Extract each record and reproduce it exactly.

Items from a dataset:
· · · ·
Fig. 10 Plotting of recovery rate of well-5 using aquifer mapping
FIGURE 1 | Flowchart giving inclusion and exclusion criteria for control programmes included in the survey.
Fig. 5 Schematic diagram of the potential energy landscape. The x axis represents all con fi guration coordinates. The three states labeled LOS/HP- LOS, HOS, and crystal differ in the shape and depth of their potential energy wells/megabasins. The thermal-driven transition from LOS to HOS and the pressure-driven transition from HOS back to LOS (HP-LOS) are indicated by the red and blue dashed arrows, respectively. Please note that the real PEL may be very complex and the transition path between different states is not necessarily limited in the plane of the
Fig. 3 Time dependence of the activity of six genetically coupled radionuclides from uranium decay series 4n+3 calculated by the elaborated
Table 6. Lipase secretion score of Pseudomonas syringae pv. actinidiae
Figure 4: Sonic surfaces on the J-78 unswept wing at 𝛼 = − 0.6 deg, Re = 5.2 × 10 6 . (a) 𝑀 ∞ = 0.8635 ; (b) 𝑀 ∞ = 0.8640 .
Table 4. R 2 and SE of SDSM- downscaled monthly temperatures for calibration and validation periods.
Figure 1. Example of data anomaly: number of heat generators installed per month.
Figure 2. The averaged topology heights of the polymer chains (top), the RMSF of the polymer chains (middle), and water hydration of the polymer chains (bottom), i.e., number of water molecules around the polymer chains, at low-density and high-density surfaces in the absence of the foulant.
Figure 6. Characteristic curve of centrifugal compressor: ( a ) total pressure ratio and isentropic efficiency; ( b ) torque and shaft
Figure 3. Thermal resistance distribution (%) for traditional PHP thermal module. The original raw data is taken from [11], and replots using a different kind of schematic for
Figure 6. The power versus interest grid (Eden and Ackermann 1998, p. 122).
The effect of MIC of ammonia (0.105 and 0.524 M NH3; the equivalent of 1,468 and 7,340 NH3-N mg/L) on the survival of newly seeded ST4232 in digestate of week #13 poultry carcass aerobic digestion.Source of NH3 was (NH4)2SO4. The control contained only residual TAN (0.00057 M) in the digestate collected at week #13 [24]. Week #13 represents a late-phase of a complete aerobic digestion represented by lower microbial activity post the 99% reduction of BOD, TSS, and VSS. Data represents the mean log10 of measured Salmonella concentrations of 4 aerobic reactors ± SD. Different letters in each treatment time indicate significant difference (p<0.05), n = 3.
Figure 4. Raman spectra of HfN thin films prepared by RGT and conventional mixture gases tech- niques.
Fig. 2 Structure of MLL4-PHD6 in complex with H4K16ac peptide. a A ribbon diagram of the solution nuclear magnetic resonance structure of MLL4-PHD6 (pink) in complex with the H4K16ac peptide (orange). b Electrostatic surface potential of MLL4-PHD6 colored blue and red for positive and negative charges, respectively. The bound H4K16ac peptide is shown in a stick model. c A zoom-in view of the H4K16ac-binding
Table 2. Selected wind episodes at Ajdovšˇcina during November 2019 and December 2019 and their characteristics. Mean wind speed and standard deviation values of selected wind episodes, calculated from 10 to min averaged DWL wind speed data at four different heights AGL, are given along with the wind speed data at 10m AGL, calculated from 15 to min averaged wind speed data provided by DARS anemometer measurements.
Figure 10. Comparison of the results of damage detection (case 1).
· · · ·
[Task result]:
Fig. 10 Plotting of recovery rate of well-5 using aquifer mapping
FIGURE 1 | Flowchart giving inclusion and exclusion criteria for control programmes included in the survey.
Fig. 5 Schematic diagram of the potential energy landscape. The x axis represents all con fi guration coordinates. The three states labeled LOS/HP- LOS, HOS, and crystal differ in the shape and depth of their potential energy wells/megabasins. The thermal-driven transition from LOS to HOS and the pressure-driven transition from HOS back to LOS (HP-LOS) are indicated by the red and blue dashed arrows, respectively. Please note that the real PEL may be very complex and the transition path between different states is not necessarily limited in the plane of the
Fig. 3 Time dependence of the activity of six genetically coupled radionuclides from uranium decay series 4n+3 calculated by the elaborated
Table 6. Lipase secretion score of Pseudomonas syringae pv. actinidiae
Figure 4: Sonic surfaces on the J-78 unswept wing at 𝛼 = − 0.6 deg, Re = 5.2 × 10 6 . (a) 𝑀 ∞ = 0.8635 ; (b) 𝑀 ∞ = 0.8640 .
Table 4. R 2 and SE of SDSM- downscaled monthly temperatures for calibration and validation periods.
Figure 1. Example of data anomaly: number of heat generators installed per month.
Figure 2. The averaged topology heights of the polymer chains (top), the RMSF of the polymer chains (middle), and water hydration of the polymer chains (bottom), i.e., number of water molecules around the polymer chains, at low-density and high-density surfaces in the absence of the foulant.
Figure 6. Characteristic curve of centrifugal compressor: ( a ) total pressure ratio and isentropic efficiency; ( b ) torque and shaft
Figure 3. Thermal resistance distribution (%) for traditional PHP thermal module. The original raw data is taken from [11], and replots using a different kind of schematic for
Figure 6. The power versus interest grid (Eden and Ackermann 1998, p. 122).
The effect of MIC of ammonia (0.105 and 0.524 M NH3; the equivalent of 1,468 and 7,340 NH3-N mg/L) on the survival of newly seeded ST4232 in digestate of week #13 poultry carcass aerobic digestion.Source of NH3 was (NH4)2SO4. The control contained only residual TAN (0.00057 M) in the digestate collected at week #13 [24]. Week #13 represents a late-phase of a complete aerobic digestion represented by lower microbial activity post the 99% reduction of BOD, TSS, and VSS. Data represents the mean log10 of measured Salmonella concentrations of 4 aerobic reactors ± SD. Different letters in each treatment time indicate significant difference (p<0.05), n = 3.
Figure 4. Raman spectra of HfN thin films prepared by RGT and conventional mixture gases tech- niques.
Fig. 2 Structure of MLL4-PHD6 in complex with H4K16ac peptide. a A ribbon diagram of the solution nuclear magnetic resonance structure of MLL4-PHD6 (pink) in complex with the H4K16ac peptide (orange). b Electrostatic surface potential of MLL4-PHD6 colored blue and red for positive and negative charges, respectively. The bound H4K16ac peptide is shown in a stick model. c A zoom-in view of the H4K16ac-binding
Table 2. Selected wind episodes at Ajdovšˇcina during November 2019 and December 2019 and their characteristics. Mean wind speed and standard deviation values of selected wind episodes, calculated from 10 to min averaged DWL wind speed data at four different heights AGL, are given along with the wind speed data at 10m AGL, calculated from 15 to min averaged wind speed data provided by DARS anemometer measurements.
Figure 10. Comparison of the results of damage detection (case 1).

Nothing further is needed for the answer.